Outsourcing Software Development During a Recession
What I will discuss here is not a sales pitch for my company - it is relevant and true for any outsourcing company (the success of a project will depend on the particular company involved). Moreover, it is relevant to the outsourcing of almost anything, not just software.
An economic recession, such as one that most of the world is currently experiencing, is a time of great stress and upheaval for most companies. Product lines are consolidated, employees are let go, and budgets are slashed. Despite all this, companies must move forward in order to survive. The smarter companies work to not only survive, but to actually thrive while their competitors are suffering.
The following is a list of what I think are the top five reasons you should consider outsourcing some of your software development even (especially?) during a recession:
1. Budget vs. Head Count
An interesting phenomenon (especially in larger companies), is that there is often a sizable budget available for outsourcing/contractors even though there is an employee hiring freeze in place. Sometimes this is due to company politics and games, but there is also a very legitimate reason for this to occur: Having employees is a long-term commitment with recurring costs, whereas outsourcing or using contractors is a pay-as-you-go solution that can be adjusted as situations develop.
2. Fixed Price Projects
During difficult economic times, it is important to effectively manage whatever budgets are available. A benefit that an outsourcing can offer is that of completing a specific project for a guaranteed fixed cost.
3. Jump Ahead of the Competition
A recession offers a forward-thinking company the opportunity to leap ahead while its competition is licking its wounds, or at least paused in a holding pattern. Outsourcing new projects allows you to make this jump ahead, without distracting existing staff and/or assuming additional long-term commitments (as described earlier).

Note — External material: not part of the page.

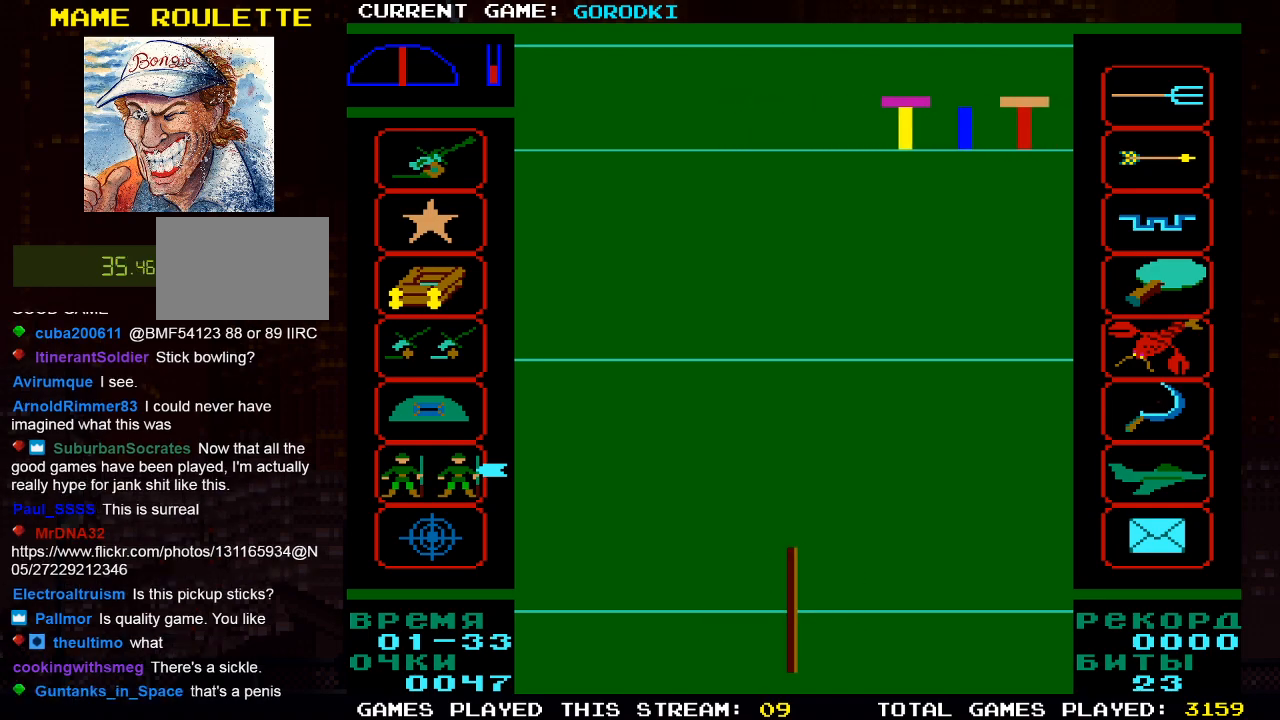
{"buttons": ["SQUARE"], "left_stick": "center", "right_stick": "center", "events": [[17, "DPAD_RIGHT", "down"], [383, "DPAD_RIGHT", "up"], [467, "SQUARE", "down"]]}
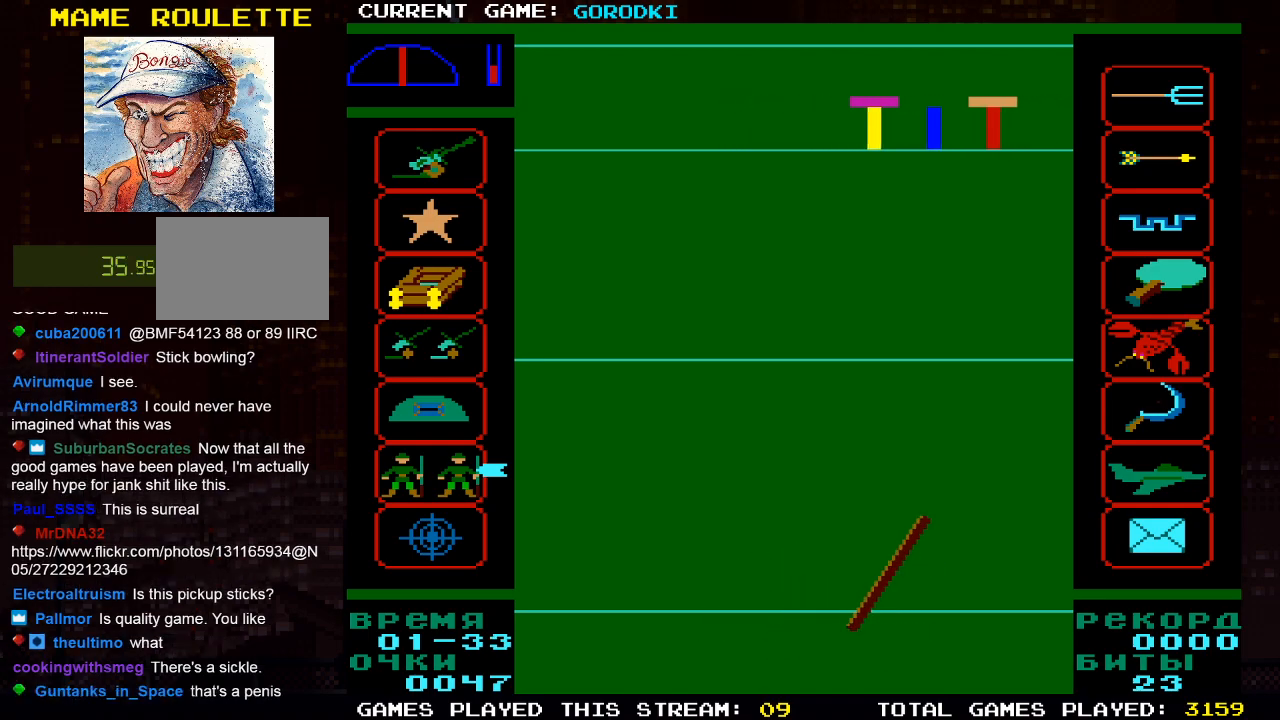
{"buttons": [], "left_stick": "center", "right_stick": "center", "events": [[133, "SQUARE", "up"]]}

4. Develop Relationships, Processes, and Partnerships
Developing relationships, processes, and partnerships is hard work. Trying to this while under extreme deadline pressure is very hard work, and increasingly prone to failure. Take advantage of the slower economic times to investigate and cultivate new relationships with vendors and partners on smaller projects so that all of the “kinks” are worked out before you take on bigger and more complex projects.
5. Changes in Technology
Make use of the slower times to invest in new technologies so that you are in a better, more advanced, position when the economy starts picking up and clients start checking out your offerings.
Do any of these ring particularly true to you?
Do any of them not seem to make sense to you?